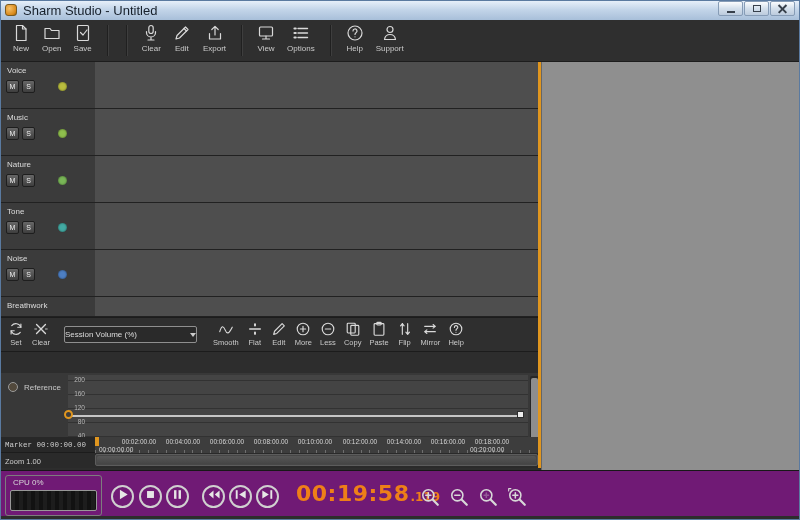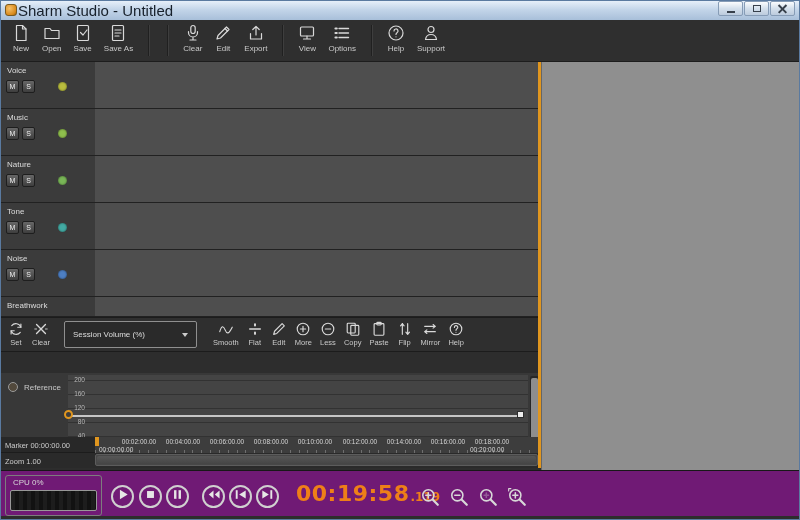"Sharm Studio - Untitled" .win-title { font-size: 15px -> 13px; margin-left: 1px -> 6px }
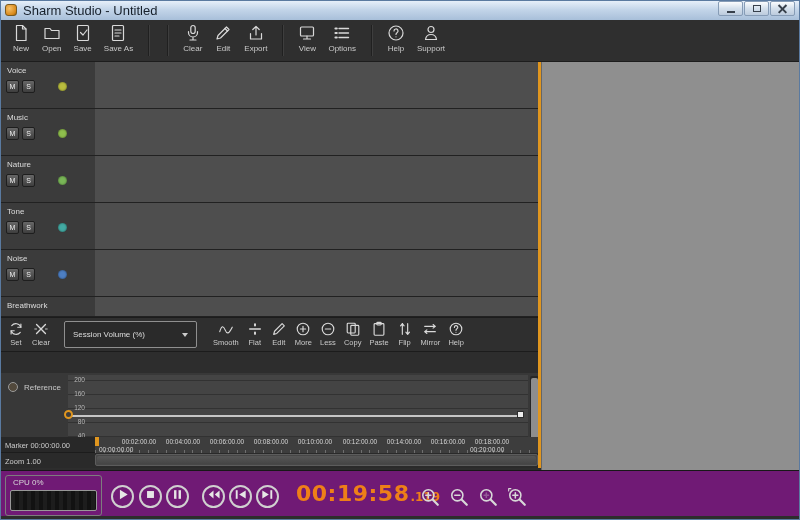"Save As" div.tb-item { html: <div> <span> <svg> <rect></rect> <path></path> </svg> </span> <span>Save As</span> </div> -> none }
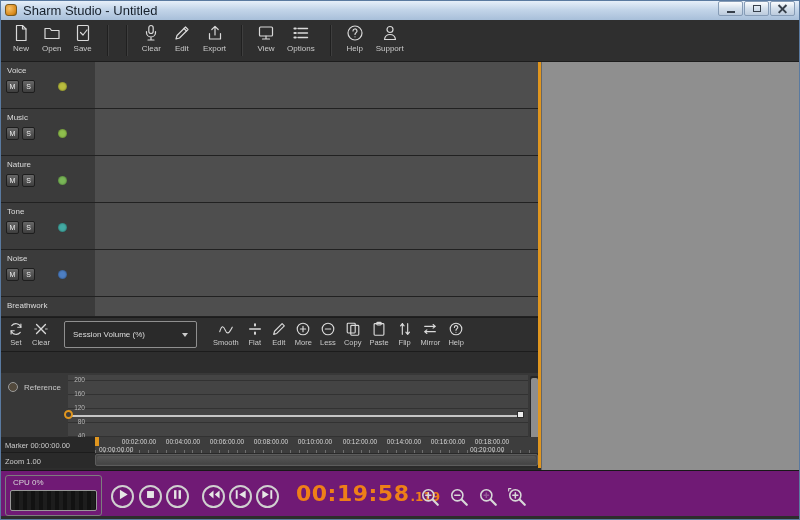"Session Volume (%)" .env-select { height: 27px -> 17px; padding: 0 8px -> 0 0 }
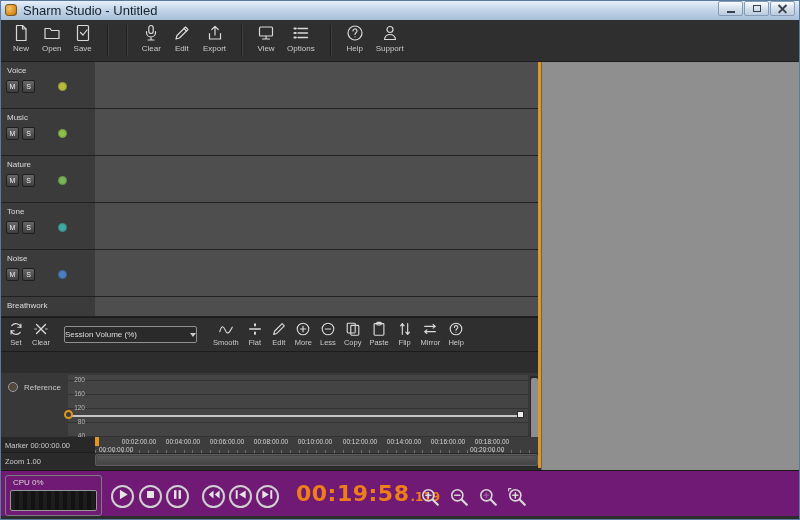"Marker 00:00:00.00" .marker-label { font-family: none -> Liberation Mono, monospace }
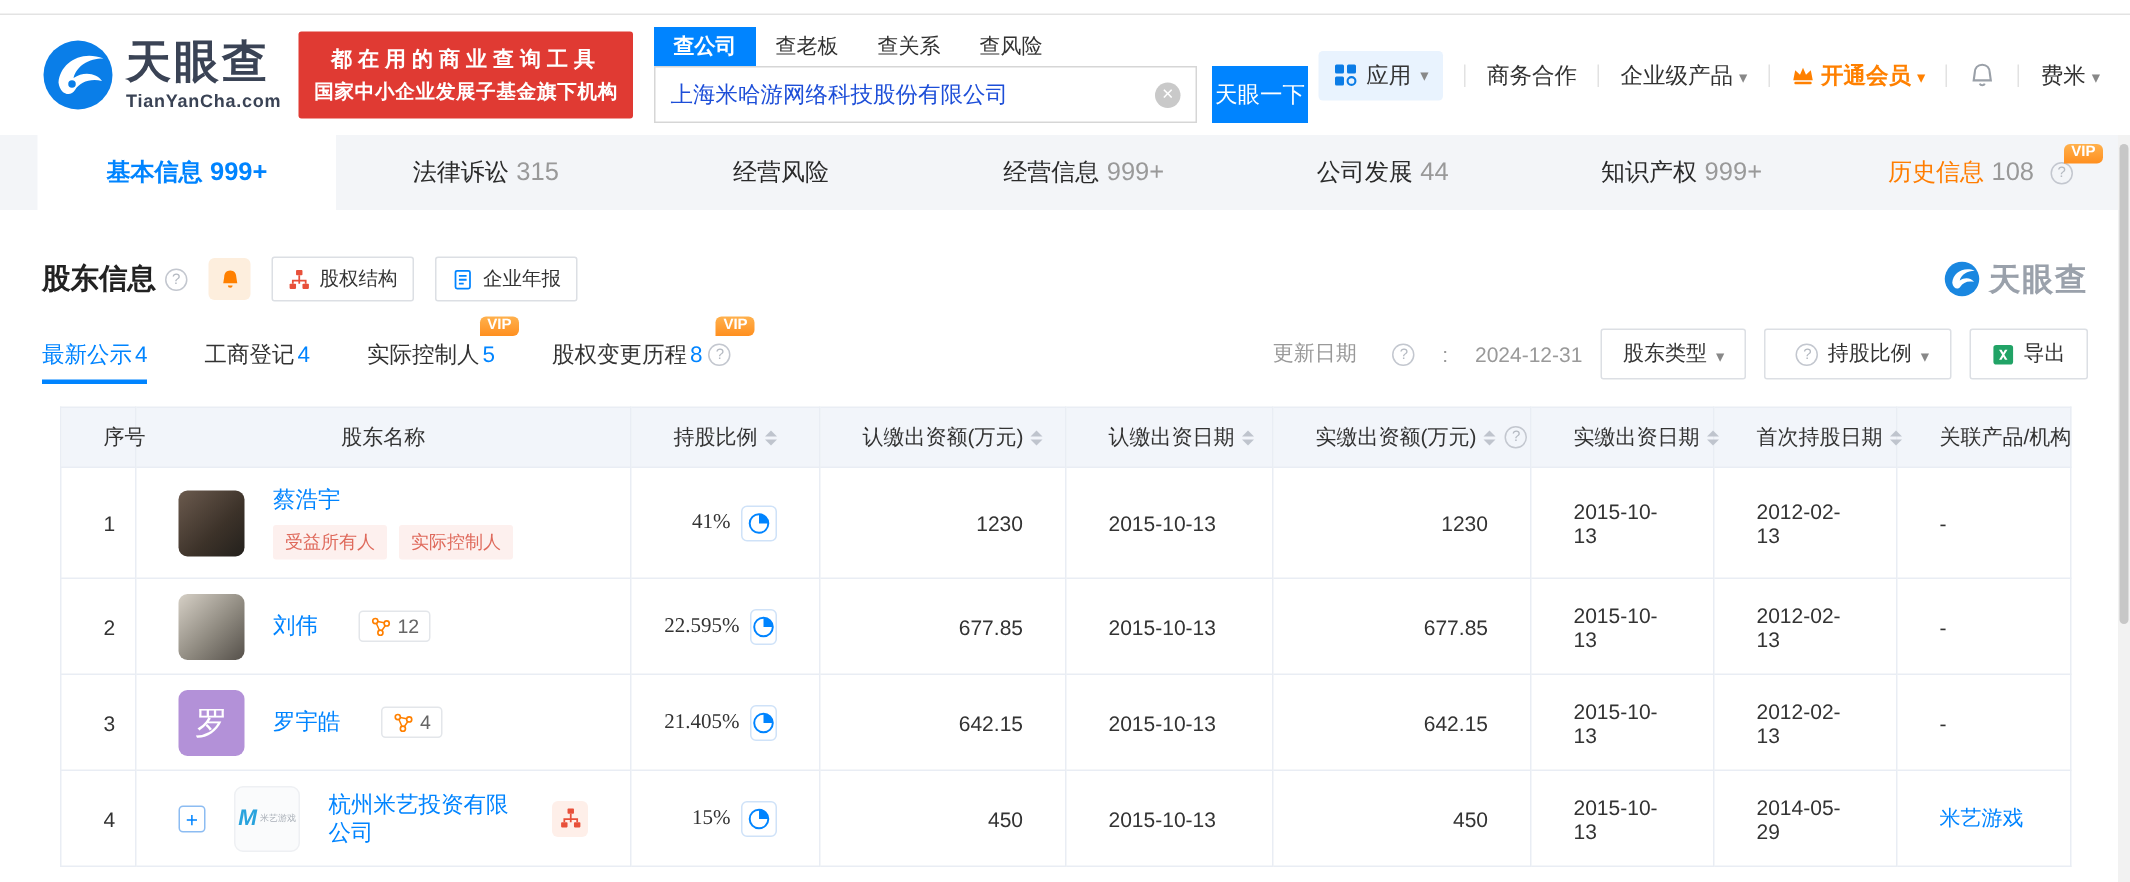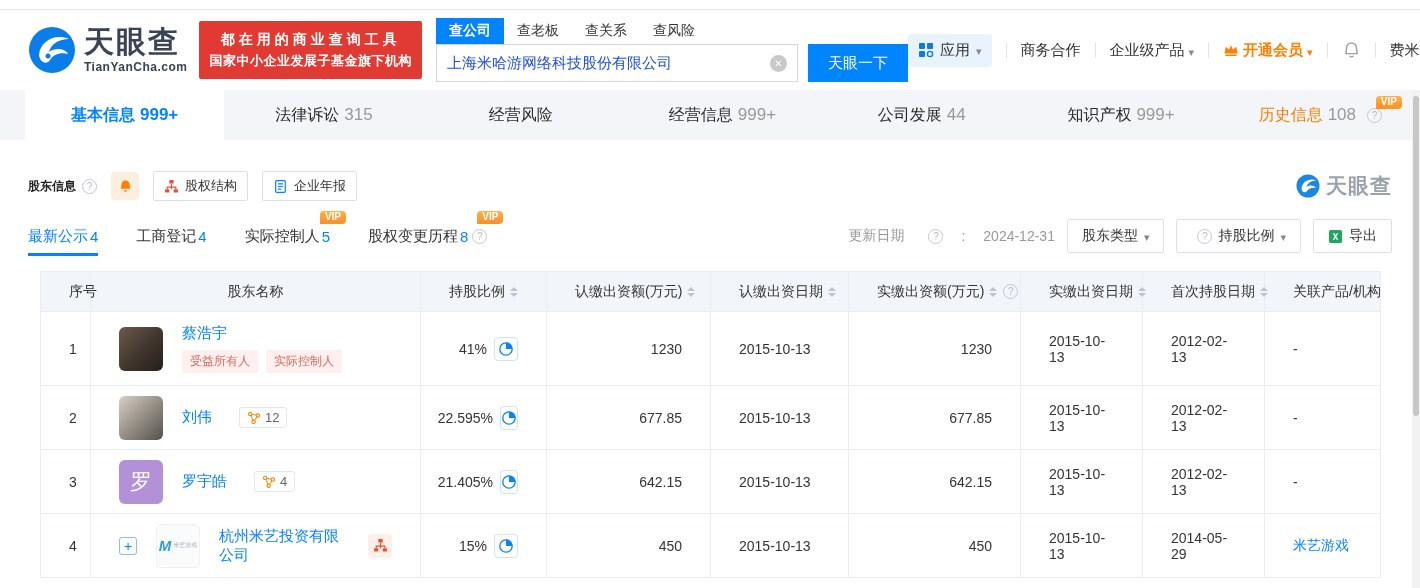"天眼一下" .search-btn { width: 100px -> 64px }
======
WHAT TO DO
Pictures are to be left out; the answer must otherwise be exactly the lines from the one with "font-family: none ->" through the final line of the entries above, both included.

ANSWER SPACE
"Marker 00:00:00.00" .marker-label { font-family: none -> Liberation Mono, monospace }
"天眼一下" .search-btn { width: 100px -> 64px }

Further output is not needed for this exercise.